From the data below, copy out the lines from the one with "Pulumi has a" up to and including the one with "Unfortunately, too many", keeping them word for word.

BEGIN

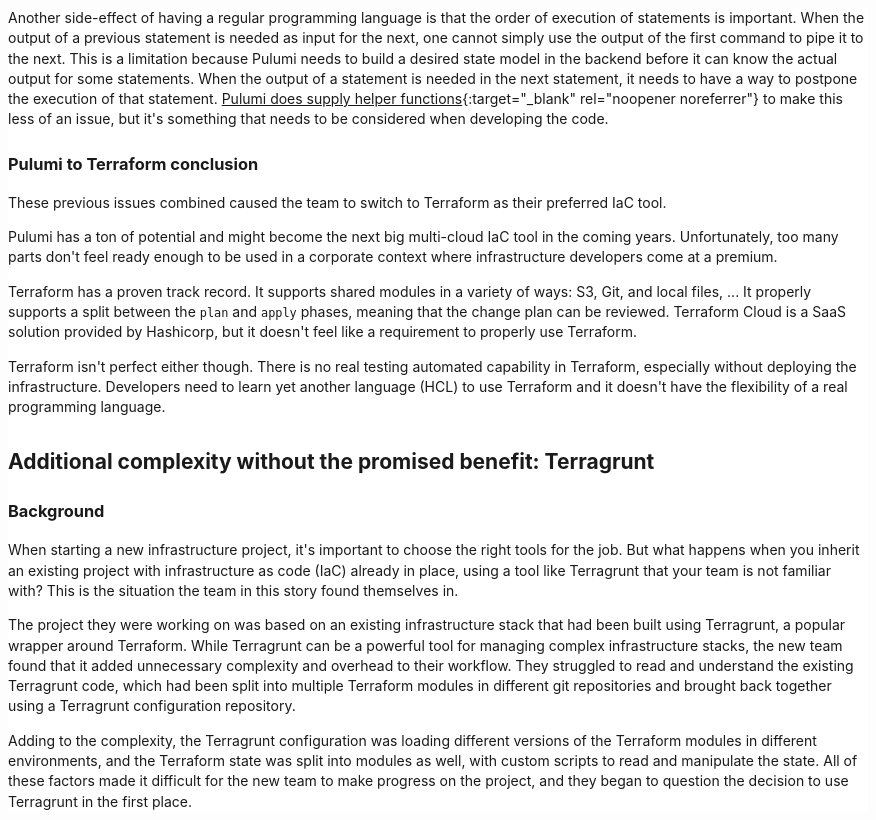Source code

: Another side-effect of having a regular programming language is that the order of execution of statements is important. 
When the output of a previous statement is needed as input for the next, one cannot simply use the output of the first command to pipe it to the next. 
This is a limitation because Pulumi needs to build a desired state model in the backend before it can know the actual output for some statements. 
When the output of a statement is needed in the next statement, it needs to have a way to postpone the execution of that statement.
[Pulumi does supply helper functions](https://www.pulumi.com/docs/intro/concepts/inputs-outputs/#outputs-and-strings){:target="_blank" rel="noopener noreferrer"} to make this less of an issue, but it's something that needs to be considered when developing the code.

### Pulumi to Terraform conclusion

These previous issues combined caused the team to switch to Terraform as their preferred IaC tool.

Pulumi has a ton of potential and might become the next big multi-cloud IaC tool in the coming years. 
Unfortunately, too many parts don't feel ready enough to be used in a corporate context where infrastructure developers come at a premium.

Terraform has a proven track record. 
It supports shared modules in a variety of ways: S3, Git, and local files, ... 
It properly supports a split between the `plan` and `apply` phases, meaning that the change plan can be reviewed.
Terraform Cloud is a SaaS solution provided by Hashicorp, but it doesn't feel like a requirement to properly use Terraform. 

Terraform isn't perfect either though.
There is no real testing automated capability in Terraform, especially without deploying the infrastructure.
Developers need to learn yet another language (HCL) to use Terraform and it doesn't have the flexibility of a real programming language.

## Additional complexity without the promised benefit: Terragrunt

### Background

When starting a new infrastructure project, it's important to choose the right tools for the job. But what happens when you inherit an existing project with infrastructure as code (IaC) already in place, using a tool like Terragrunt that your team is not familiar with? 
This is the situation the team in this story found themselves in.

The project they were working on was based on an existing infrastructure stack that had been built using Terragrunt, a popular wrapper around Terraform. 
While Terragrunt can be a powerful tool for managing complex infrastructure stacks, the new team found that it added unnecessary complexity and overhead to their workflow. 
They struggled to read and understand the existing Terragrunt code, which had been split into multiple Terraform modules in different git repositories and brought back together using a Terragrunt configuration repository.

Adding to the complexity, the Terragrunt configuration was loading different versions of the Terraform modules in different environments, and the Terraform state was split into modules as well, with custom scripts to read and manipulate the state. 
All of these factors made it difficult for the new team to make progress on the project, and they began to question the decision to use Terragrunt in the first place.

END
BEGIN

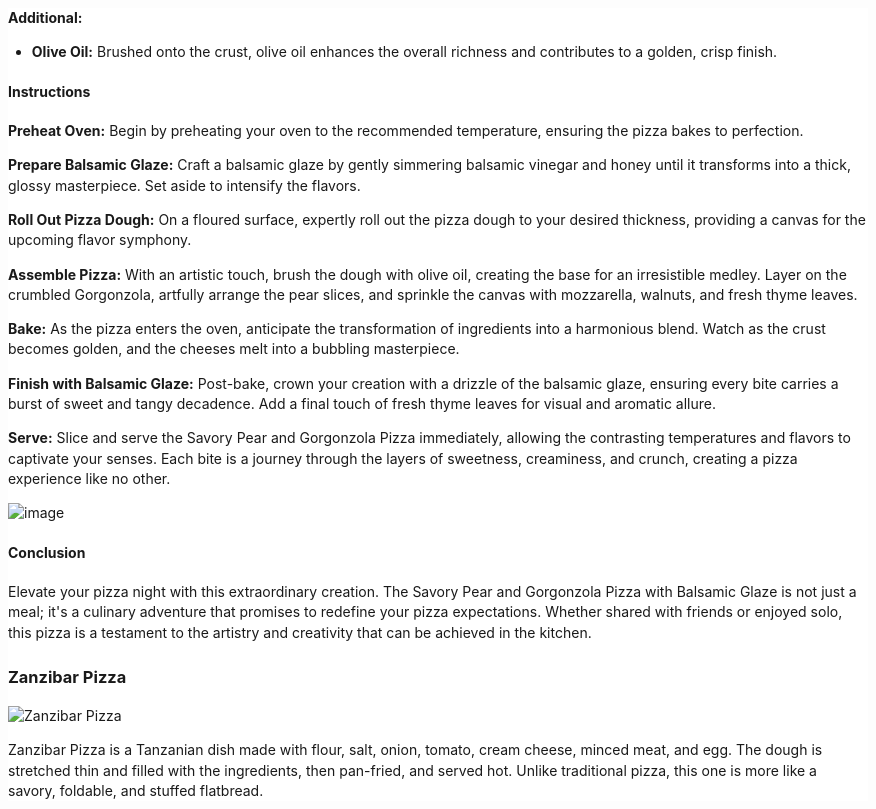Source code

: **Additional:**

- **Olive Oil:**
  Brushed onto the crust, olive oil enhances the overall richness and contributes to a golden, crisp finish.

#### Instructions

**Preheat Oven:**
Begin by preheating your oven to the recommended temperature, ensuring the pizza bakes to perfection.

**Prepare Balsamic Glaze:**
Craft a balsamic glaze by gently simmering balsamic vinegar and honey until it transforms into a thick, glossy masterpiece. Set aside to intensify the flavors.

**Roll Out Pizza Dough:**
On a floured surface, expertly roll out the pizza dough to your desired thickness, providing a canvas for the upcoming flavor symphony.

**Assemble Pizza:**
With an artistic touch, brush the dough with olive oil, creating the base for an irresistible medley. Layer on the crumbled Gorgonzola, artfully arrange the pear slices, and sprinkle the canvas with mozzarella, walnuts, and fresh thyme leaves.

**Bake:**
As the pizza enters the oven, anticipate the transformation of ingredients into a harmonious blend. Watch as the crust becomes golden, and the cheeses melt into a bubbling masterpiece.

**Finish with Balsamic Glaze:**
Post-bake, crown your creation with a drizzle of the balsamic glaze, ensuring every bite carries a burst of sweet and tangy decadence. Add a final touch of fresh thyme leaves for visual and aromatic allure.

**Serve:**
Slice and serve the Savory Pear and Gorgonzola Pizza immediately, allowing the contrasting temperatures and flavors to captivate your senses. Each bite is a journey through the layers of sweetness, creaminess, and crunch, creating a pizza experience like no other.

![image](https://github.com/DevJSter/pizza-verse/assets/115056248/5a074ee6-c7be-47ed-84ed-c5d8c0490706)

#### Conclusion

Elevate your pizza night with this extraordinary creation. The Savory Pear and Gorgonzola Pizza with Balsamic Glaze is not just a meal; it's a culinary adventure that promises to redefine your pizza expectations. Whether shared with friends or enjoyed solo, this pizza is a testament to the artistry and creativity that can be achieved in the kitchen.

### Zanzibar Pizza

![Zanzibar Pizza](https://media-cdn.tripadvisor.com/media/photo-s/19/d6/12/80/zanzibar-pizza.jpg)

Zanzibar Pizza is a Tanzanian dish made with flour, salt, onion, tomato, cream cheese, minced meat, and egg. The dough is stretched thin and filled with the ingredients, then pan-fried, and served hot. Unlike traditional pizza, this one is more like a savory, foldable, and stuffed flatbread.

END

EXPECTED ANSWER >>
Pulumi has a ton of potential and might become the next big multi-cloud IaC tool in the coming years. 
Unfortunately, too many parts don't feel ready enough to be used in a corporate context where infrastructure developers come at a premium.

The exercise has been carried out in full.